Volvo reckons that the touchscreen infotainment system that it's going to fit to the new electric XC40 is "fundamentally rethinking infotainment."
Better screens mean happier customers
Well, that's a big claim - not least because these big flashy touchscreens are fast becoming a defining feature in new cars, one that can make the difference between buying or not buying, or even customer loyalty into the future.
So, Volvo has teamed up with Google (actually the two companies have been collaborating for some time now) to help create the infotainment system for the new electric XC40. That means that, right from the get-go, the system will have such apps as Google Assistant, Google Maps and the Google Play Store built-in and ready to use.
Software updates over the air
The system uses Android Automotive OS, which is Google's open-source in-car entertainment software system, which among other things means that the Maps app will be kept constantly up to date, and the whole setup can be updated over the air.
"We are finally giving you the same experience in your car that you're used to on your phone, but adapted for safe interaction while driving," says Henrik Green, Chief Technology Officer at Volvo Cars. "And by introducing over-the-air updates for everything from maintenance to completely new features, the car can stay as fresh as your other digital products, always with the latest and greatest features."
Volvo reckons that one of the big advantages enjoyed by the system is that it's already familiar to developers around the world, so new apps will be immediately available to download through the Google Play store.
Google Assistant means you'll keep your eyes on the road
The addition of Google Assistant also means that it'll be easier to sync your existing preferences for podcasts, music and so on, and will help to keep your eyes on the road, being as you'll be instantly comfortable using the voice-control systems.
The live map updates also include real-time traffic info which not only means you can re-route away from holdups, but Volvo says that the incoming data can also be read by the car's driver assistance systems, which means they'll be pre-warned of any potential problems up ahead.

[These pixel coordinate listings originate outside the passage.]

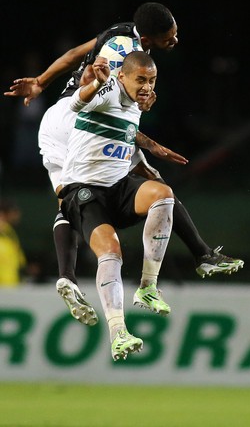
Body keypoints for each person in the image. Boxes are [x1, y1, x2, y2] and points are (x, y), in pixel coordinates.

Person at [4, 2, 243, 326]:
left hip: (56, 118)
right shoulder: (127, 60)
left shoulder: (118, 31)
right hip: (78, 121)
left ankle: (67, 278)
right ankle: (199, 256)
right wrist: (147, 149)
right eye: (170, 35)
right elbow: (113, 114)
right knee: (151, 188)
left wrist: (41, 81)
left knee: (70, 199)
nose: (175, 39)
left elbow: (76, 53)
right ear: (149, 37)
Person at [60, 51, 175, 360]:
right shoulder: (108, 89)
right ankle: (118, 332)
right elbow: (77, 103)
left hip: (116, 188)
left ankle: (148, 286)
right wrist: (95, 84)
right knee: (111, 252)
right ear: (121, 76)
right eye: (141, 80)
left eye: (151, 81)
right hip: (82, 190)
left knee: (163, 195)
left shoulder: (135, 104)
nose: (147, 87)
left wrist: (149, 147)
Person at [0, 199, 27, 286]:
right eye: (14, 211)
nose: (18, 215)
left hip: (11, 286)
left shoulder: (10, 233)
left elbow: (20, 262)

Volvo hasn't turned all of its software work over to Google, though. The Swedish car maker is continuing to develop its Volvo On-Call service, which includes such functions as pre-heating your car on a cold winter's day, finding your car in a large car park, remote locking and unlocking and car sharing via a digital key. With the Google add-ons that will expand to include new features such as monitoring battery status and charging levels.